**Material for the task**
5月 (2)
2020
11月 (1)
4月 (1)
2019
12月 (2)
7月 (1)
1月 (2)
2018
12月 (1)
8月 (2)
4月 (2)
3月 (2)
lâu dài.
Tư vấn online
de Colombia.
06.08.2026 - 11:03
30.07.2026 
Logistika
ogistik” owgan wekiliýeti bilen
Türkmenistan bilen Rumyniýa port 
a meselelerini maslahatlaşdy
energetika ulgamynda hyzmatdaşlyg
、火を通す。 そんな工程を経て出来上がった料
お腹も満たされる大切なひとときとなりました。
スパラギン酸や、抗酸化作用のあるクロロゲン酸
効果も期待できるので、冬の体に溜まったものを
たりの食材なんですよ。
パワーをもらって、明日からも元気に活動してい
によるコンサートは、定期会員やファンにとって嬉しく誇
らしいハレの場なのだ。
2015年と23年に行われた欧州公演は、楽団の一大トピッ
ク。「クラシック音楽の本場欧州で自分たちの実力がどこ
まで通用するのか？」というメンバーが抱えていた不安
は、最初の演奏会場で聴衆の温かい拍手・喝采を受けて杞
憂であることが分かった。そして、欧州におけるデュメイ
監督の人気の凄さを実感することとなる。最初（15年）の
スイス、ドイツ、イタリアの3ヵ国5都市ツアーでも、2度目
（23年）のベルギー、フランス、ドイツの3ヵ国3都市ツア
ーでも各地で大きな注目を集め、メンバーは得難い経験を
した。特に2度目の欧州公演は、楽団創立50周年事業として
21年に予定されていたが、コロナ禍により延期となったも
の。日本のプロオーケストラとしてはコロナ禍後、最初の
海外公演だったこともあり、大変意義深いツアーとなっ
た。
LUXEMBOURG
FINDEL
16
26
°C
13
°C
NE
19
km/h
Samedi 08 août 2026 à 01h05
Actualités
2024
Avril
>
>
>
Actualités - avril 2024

--

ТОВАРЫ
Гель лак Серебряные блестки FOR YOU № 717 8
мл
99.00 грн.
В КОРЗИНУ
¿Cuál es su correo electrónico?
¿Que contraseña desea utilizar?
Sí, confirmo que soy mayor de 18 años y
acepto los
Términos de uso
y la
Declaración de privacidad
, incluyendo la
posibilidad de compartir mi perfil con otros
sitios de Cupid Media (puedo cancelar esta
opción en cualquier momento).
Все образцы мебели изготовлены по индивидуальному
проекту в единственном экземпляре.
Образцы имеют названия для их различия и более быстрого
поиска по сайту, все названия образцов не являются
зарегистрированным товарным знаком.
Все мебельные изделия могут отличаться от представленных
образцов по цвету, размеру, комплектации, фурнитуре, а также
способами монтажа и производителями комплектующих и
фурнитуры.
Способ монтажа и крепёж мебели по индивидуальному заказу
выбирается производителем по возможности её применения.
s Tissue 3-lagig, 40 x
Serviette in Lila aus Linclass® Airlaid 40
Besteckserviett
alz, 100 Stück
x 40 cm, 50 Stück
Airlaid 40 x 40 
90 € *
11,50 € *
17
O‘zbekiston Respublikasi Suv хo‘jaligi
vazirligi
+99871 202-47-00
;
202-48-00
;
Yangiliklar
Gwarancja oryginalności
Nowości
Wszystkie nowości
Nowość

**Try it**
Using the entries above, give again exactly the lines from the line holding "まで通用するのか？」というメンバーが抱えていた不安" through the line holding "Actualités - avril 2024". Include both end lines and nothing else.

**Solution to this exercise**
まで通用するのか？」というメンバーが抱えていた不安
は、最初の演奏会場で聴衆の温かい拍手・喝采を受けて杞
憂であることが分かった。そして、欧州におけるデュメイ
監督の人気の凄さを実感することとなる。最初（15年）の
スイス、ドイツ、イタリアの3ヵ国5都市ツアーでも、2度目
（23年）のベルギー、フランス、ドイツの3ヵ国3都市ツア
ーでも各地で大きな注目を集め、メンバーは得難い経験を
した。特に2度目の欧州公演は、楽団創立50周年事業として
21年に予定されていたが、コロナ禍により延期となったも
の。日本のプロオーケストラとしてはコロナ禍後、最初の
海外公演だったこともあり、大変意義深いツアーとなっ
た。
LUXEMBOURG
FINDEL
16
26
°C
13
°C
NE
19
km/h
Samedi 08 août 2026 à 01h05
Actualités
2024
Avril
>
>
>
Actualités - avril 2024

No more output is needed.